Comment 5 Tiago M. Vieira 2018-09-21 17:30:00 UTC
Getting the same issue with my deployment of 3.10.34:

Sep 21 13:28:00 tmor-master.x.x.x atomic-openshift-node[83809]: E0921 13:28:00.786348   83809 summary.go:102] Failed to get system container stats for "/system.slice/atomic-openshift-node.service": failed to get cgroup stats for "/system.slice/atomic-openshift-node.service": failed to get container info for "/system.slice/atomic-openshift-node.service": unknown container "/system.slice/atomic-openshift-node.service"
Sep 21 13:28:10 tmor-master.x.x.x atomic-openshift-node[83809]: E0921 13:28:10.826562   83809 summary.go:102] Failed to get system container stats for "/system.slice/atomic-openshift-node.service": failed to get cgroup stats for "/system.slice/atomic-openshift-node.service": failed to get container info for "/system.slice/atomic-openshift-node.service": unknown container "/system.slice/atomic-openshift-node.service"

Comment 6 Alexander Kozhemyakin 2018-09-25 07:58:50 UTC
I have the same issue. Is there are any workaround or fix?

Comment 13 Seth Jennings 2018-10-01 18:59:36 UTC
Origin PR:
https://github.com/openshift/origin/pull/21138

Comment 14 Klaas Demter 2018-10-23 07:00:49 UTC
This issue is also in 3.11, any plans to backport the fix to it?

Comment 15 Seth Jennings 2018-10-25 20:36:21 UTC
Cloned https://bugzilla.redhat.com/show_bug.cgi?id=1643142 to track 3.11 backport

Comment 20 Seth Jennings 2019-03-11 17:59:31 UTC
*** Bug 1643142 has been marked as a duplicate of this bug. ***

Comment 23 Weinan Liu 2019-03-21 07:18:01 UTC
Verified to be fixed 

[root@ip-172-18-6-238 ~]# cat /etc/systemd/system.conf.d/origin-accounting.conf 
[Manager]
DefaultCPUAccounting=yes
DefaultMemoryAccounting=yes
DefaultBlockIOAccounting=yes
[root@ip-172-18-6-238 ~]# oc version
oc v3.11.98
kubernetes v1.11.0+d4cacc0
features: Basic-Auth GSSAPI Kerberos SPNEGO

Server https://ip-172-18-6-238.ec2.internal:8443
openshift v3.11.69
kubernetes v1.11.0+d4cacc0
[root@ip-172-18-6-238 ~]# cat /etc/redhat-release 
Red Hat Enterprise Linux Server release 7.6 (Maipo)

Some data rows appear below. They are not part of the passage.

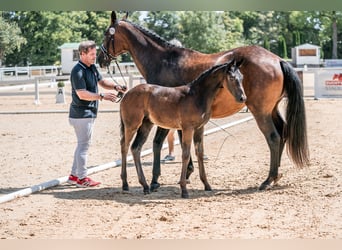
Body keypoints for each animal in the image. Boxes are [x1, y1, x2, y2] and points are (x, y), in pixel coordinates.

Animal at [120, 61, 246, 198]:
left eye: (242, 77)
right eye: (232, 78)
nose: (242, 98)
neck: (196, 96)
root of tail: (126, 94)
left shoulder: (199, 128)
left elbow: (199, 153)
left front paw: (206, 185)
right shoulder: (188, 128)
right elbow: (185, 154)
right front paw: (184, 189)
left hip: (146, 125)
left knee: (136, 148)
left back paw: (145, 186)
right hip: (131, 125)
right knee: (125, 147)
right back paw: (125, 184)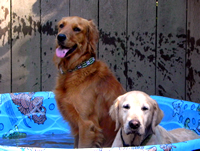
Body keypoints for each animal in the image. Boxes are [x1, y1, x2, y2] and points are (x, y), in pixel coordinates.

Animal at [53, 16, 125, 147]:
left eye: (77, 29)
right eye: (61, 25)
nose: (60, 37)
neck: (76, 69)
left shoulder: (86, 125)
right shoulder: (77, 127)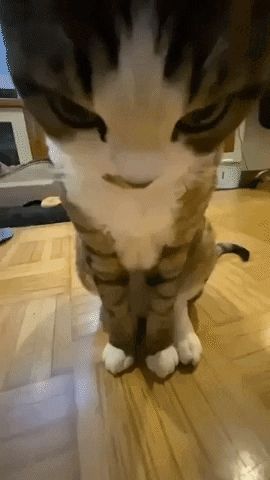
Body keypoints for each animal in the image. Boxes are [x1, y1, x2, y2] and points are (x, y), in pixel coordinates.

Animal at [1, 0, 268, 376]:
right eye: (70, 110)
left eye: (205, 116)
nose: (136, 177)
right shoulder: (95, 240)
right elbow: (113, 296)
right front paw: (121, 343)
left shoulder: (180, 235)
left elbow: (167, 298)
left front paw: (161, 346)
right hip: (81, 258)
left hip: (203, 240)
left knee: (180, 299)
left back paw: (183, 337)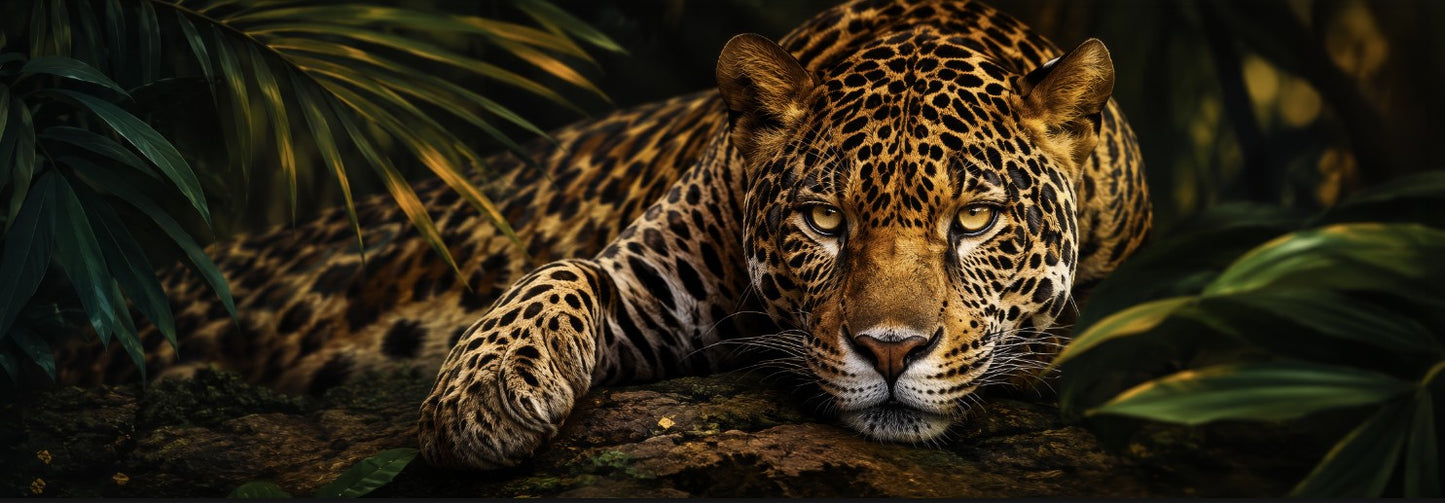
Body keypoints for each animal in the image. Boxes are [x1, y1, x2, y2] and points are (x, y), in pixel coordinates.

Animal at [57, 0, 1150, 471]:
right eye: (822, 221)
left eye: (974, 219)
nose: (889, 350)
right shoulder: (651, 272)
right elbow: (558, 277)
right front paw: (482, 394)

Comment 25 errata-xmlrpc 2019-04-11 05:38:22 UTC
Since the problem described in this bug report should be
resolved in a recent advisory, it has been closed with a
resolution of ERRATA.

For information on the advisory, and where to find the updated
files, follow the link below.

If the solution does not work for you, open a new bug report.

https://access.redhat.com/errata/RHBA-2019:0636

Comment 27 leonardoscampos@brq.com 2019-11-18 19:26:02 UTC
Folks i just find a solution in my environment to this problem.

I just edit the /etc/systemd/system.conf and uncomment the line DefaultBlockIOAccounting and set to yes.

after reboot my system the problem was solved.

environment
user@local:# oc version
oc v3.11.153
kubernetes v1.11.0+d4cacc0
features: Basic-Auth GSSAPI Kerberos SPNEGO


user@local:~# cat /etc/redhat-release 
Red Hat Enterprise Linux Server release 7.7 (Maipo)


Hope this information help you guys.